You may be getting my point now.

If you are in old-school Operations, it's your job to deploy the software that Development gives you and keep it running. Only, Development doesn't understand your job, or has terribly wrong assumptions about it, so installs never go quite right. Or the software is buggy in ways that wake you up at night. Or hasn't updated the troubleshooting guide in five years, so two thirds of it have completely wrong resolutions. Or the software comes with a whole bunch of new hardware you have to integrate -- somehow, somewhere -- on a challenging deadline. Or Development can only be reached during business hours, so when something goes wrong at 2am you're improvising on no information until someone wakes up and checks email.

Unlike the previous three examples, you work with the people who are causing you pain; so you have the opportunity to stop the pain. If the organization doesn't have official feedback loops (DevOps techniques) the unofficial ones of sarcasm, belittling, quiet swearing, and low voiced rants of just how hard it is are all you have left. You are the dragon in the datacenter. Like the custodians, Animal Control Officers, and ER professionals, you bond with your peers through shared misery and a wish that the world was a better place, so you didn't have to clean up other people's messes so often.

DevOps is all about breaking down silos, getting Dev and Ops actually talking. And not just talking, getting involved in each other's processes.

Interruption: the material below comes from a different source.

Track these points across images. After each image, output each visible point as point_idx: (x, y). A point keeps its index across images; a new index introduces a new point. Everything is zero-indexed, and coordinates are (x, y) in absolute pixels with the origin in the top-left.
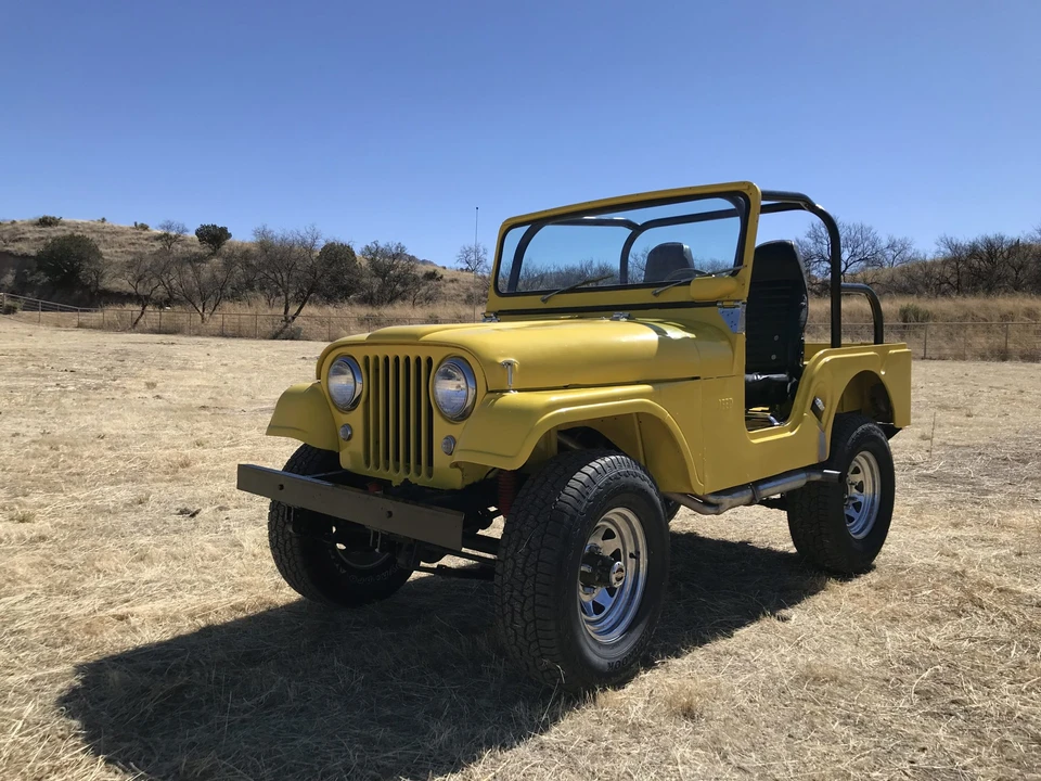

  • If Operations can change the trajectory of software development to be less painful, it feels less like cleaning up other people's messes.
  • If Development has some stake in how the software is operated, Ops is more likely to encounter empathy when something goes wrong in production.

It's far from perfect, but having official ways to communicate and get effective change is far better than relying on unofficial change-management techniques based around being hard to work with.